-Antonia, ¿estás despierta? –susurro golpeando la puerta.
-Ya salgo.
Nerviosa, miro el pasillo arriba y abajo.
-¿Has llamado donde Mercedes? –me dice- pues espera, no despiertes a media residencia.
Empujamos su puerta sin avisar. Mercedes se está bajando el camisón y, entre el revoltijo de sábanas de su cama, una tripa velluda sube y baja al ritmo de la respiración.
-Mercedes, ¿te los has zumbado?
-Hija, qué ordinaria, hemos hecho el amor.
-Anda ya –le suelta una Antonia mosqueada-, si tiene por lo menos setenta.
Agarradas, avanzamos por el pasillo oscuro hacia la habitación 212. Cuando llegamos, está medio entornada. Antonia se asoma por el hueco.
-Joder, sí que es él.
La aparto a un lado y miro. La barbita es inconfundible. Ahora es blanca, pero cuando le veía presentar el concurso de la tele era negra y yo la imaginaba rozándome el…
-Carmen, quita, coño, que te quedas “abobá”.
Mercedes me aparta y entra. Es la que tiene algo que decir.
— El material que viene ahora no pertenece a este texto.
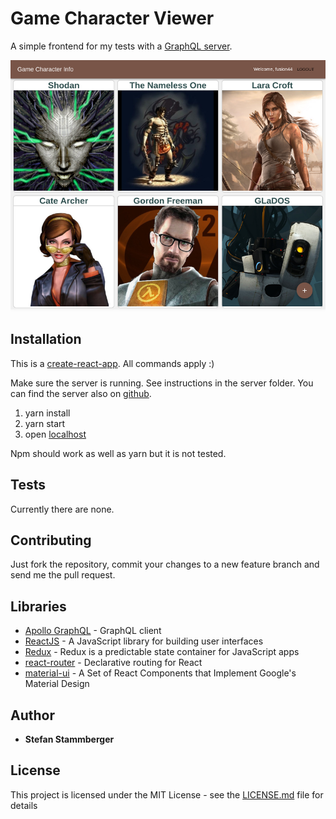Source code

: # Game Character Viewer

A simple frontend for my tests with a
[GraphQL server](https://github.com/fusion44/gamechars-server).

![Screenshot of the frontend](/screenshots/1.png)

## Installation

This is a
[create-react-app](https://github.com/facebookincubator/create-react-app). All
commands apply :)

Make sure the server is running. See instructions in the server folder. You can
find the server also on [github](https://github.com/fusion44/gamechars-server).

1. yarn install
2. yarn start
3. open [localhost](http://localhost:3000/)

Npm should work as well as yarn but it is not tested.

## Tests

Currently there are none.

## Contributing

Just fork the repository, commit your changes to a new feature branch and send
me the pull request.

## Libraries

* [Apollo GraphQL](https://www.apollographql.com/) - GraphQL client
* [ReactJS](https://reactjs.org/) - A JavaScript library for building user
  interfaces
* [Redux](https://redux.js.org/docs/introduction/) - Redux is a predictable
  state container for JavaScript apps
* [react-router](https://github.com/ReactTraining/react-router) - Declarative
  routing for React
* [material-ui](http://www.material-ui.com/) - A Set of React Components that
  Implement Google's Material Design

## Author

* **Stefan Stammberger**

## License

This project is licensed under the MIT License - see the
[LICENSE.md](LICENSE.md) file for details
Rodeando la cama, retiramos la sábana que lo cubre. El hombre está desnudo. Las tres nos quedamos mirando aquel miembro tieso y tumefacto.
-Sin duda es él –sentencia.
-¿Te lo puedes creer, Antonia? Y vamos a jugar juntos al parchís todas las tardes.
Miro a Mercedes, pero tiene el ceño fruncido.
-¿Qué pasa? Has dicho que era él.
-Sí, solo que…
-¿Qué?
-Que yo creo que se ha “quedao muñeco”. El pecho no se le mueve.
Retrocedemos y salimos de la habitación rápidamente, camino de nuestras camas.
Yo me duermo desilusionada. Qué tardes memorables hubiéramos pasado entre bingo y parchís.
Mercedes vuelve a acostarse al lado de la tripa velluda, recordando a aquel miembro con nostalgia.
Antonia acaba de releer el prospecto del medicamento. Ahí está: “posibles efectos secundarios no deseados”. Quizá no fue buena idea machacar dos pastillitas azules y dejarlas caer en el plato de aquel hombre. Bueno, en todo caso: “que se joda la Merce”.